# Well I Had 2 Switch Her Again



## Chyna's Mommie (Feb 23, 2007)

So I put her on Merrick's Puppyplate. She has been on Innova since Sunday because she just stopped eatting the New Balance. Well her face is just wet all the time between the eyes & down the sides of her mouth. Innova is a no go. Hopefully she will still do well with Merricks. She was on it once before when I had her pooping on the pads but her poop was so smelly....too smelly for the house. But she potties outside now so its not going to matter. Well hopefully it won't matter.


----------



## Julie718 (Feb 17, 2006)

I have Tango and Tillie on Innova. Tango is still having problems with tear stains. Tillie's seems to be clearing up since she is done teething. I wonder if the Innova is making the teaing so bad???


----------



## Andrea&Luci (Jul 30, 2006)

Luci used to eat Innova's EVO formula and never ever had a tear stain. It wasn't until she stopped eating it and I had to switch her because she was literally--not eating. So, now she is on Royal Canin special 30 and beauty formula (i mix the kibbles now) and so far so good. I don't know if you'd be able to tell from sunday through wednesday (that's only 3 days) if it was the food exactly that made her tear...I know Chyna is a baby and maybe is starting teething? Because Luci never had issues w/ staining until she started teething, but it wasn't that bad. Innova is REALLLLLY good food...


----------



## Chyna's Mommie (Feb 23, 2007)

Chyna face would get the tear boogers but she was never soak & wet before the food change on Sunday. So I have to say its the food. I've even caught her biting her foot and that was a allergy sign when I was feeding her lamb. Most of her adult teeth have come in surprisingly. Not to say she isn't teething, but I never experienced this with her before.

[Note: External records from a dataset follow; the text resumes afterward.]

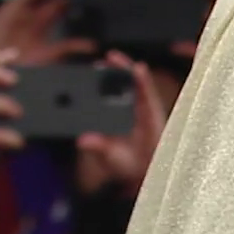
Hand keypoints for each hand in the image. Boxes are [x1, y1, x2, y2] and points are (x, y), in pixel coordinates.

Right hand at [75, 52, 168, 195]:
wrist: (141, 176)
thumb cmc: (135, 168)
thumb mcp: (118, 161)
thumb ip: (101, 149)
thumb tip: (83, 140)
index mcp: (150, 121)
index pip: (147, 95)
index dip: (142, 80)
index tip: (136, 67)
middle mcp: (146, 112)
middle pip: (137, 85)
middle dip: (124, 70)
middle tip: (110, 57)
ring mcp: (139, 112)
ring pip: (130, 88)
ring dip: (117, 75)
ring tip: (102, 63)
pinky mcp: (129, 115)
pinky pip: (123, 96)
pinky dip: (112, 86)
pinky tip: (99, 78)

I wish she would just eat her Natural Balance *sigh*


----------



## MissMelanie (Feb 13, 2006)

Good luck, these food issues are the "curse" for us with Maltese I fear. Goodness knows we sure have tried many foods.

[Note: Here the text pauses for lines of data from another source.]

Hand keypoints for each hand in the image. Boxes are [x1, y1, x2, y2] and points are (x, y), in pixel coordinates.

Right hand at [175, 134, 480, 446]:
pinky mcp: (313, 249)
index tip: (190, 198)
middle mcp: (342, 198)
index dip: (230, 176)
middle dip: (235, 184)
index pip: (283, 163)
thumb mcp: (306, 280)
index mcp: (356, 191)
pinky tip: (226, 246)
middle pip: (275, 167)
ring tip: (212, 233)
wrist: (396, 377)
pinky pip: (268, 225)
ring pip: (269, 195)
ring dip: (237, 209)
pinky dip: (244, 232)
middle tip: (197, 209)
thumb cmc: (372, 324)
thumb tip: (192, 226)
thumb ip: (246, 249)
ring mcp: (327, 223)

I hope you find one that Chyna likes and is good for her.

Melanie


----------



## amatarrese (Sep 20, 2006)

If you really want her to eat Natural Balance, you could try this - buy one of the sample size NB dog food rolls. They come in beef, lamb or turkey and they all smell really good, kinda like beef jerky. I keep them in the fridge in a ziplock bag. Grate a little of this over the NB kibble and gently shake the bowl so some of the grated food goes down between the dry kibble, not just sitting on top. I do this with Minnie and she gobbles up every bite! I've tried to get away with being lazy and not grating the roll and she simply won't touch the dry kibble without it. It kinda sounds like a pain to deal with but I use my microplane grater and it literally takes about 5 seconds.

Good luck!


----------



## Chyna's Mommie (Feb 23, 2007)

I've been eyeing those rolls. Maybe I will give that a try. I can take the Merrick's back to the store even though I opened it. Thats what the sells lady said. Natural Balance just had her looking so good. Thanks for the suggestion!


----------



## amatarrese (Sep 20, 2006)

Those rolls also make great training treats. I cut a very thin slice and then just break off little bites with my fingers. Minnie will do ANYTHING for that stuff and I like it because it's a healthy snack.


----------



## Chyna's Mommie (Feb 23, 2007)

I tried the beef roll. I grated it on the food and I noticed she was just licking it off the kibble instead of eatting it along with the kibble. So today I wet the kibble just a little and mixed it in and wooolah! She ate it!

Thank you for info!


----------



## kjarels (Aug 21, 2007)

> If you really want her to eat Natural Balance, you could try this - buy one of the sample size NB dog food rolls. They come in beef, lamb or turkey and they all smell really good, kinda like beef jerky. I keep them in the fridge in a ziplock bag. Grate a little of this over the NB kibble and gently shake the bowl so some of the grated food goes down between the dry kibble, not just sitting on top. I do this with Minnie and she gobbles up every bite! I've tried to get away with being lazy and not grating the roll and she simply won't touch the dry kibble without it. It kinda sounds like a pain to deal with but I use my microplane grater and it literally takes about 5 seconds.
> 
> Good luck![/B]


The only thing I worry about NB food rolls and others as far as that goes is that they contain sucrose which I do not think is very good for dogs. I could be wrong though.


----------



## k/c mom (Oct 9, 2004)

> > index.php?act=findpost&pid=405091
> 
> 
> 
> ...


Sucrose is sugar, which probably makes the food taste really good but is not something I would want K & C to eat.


----------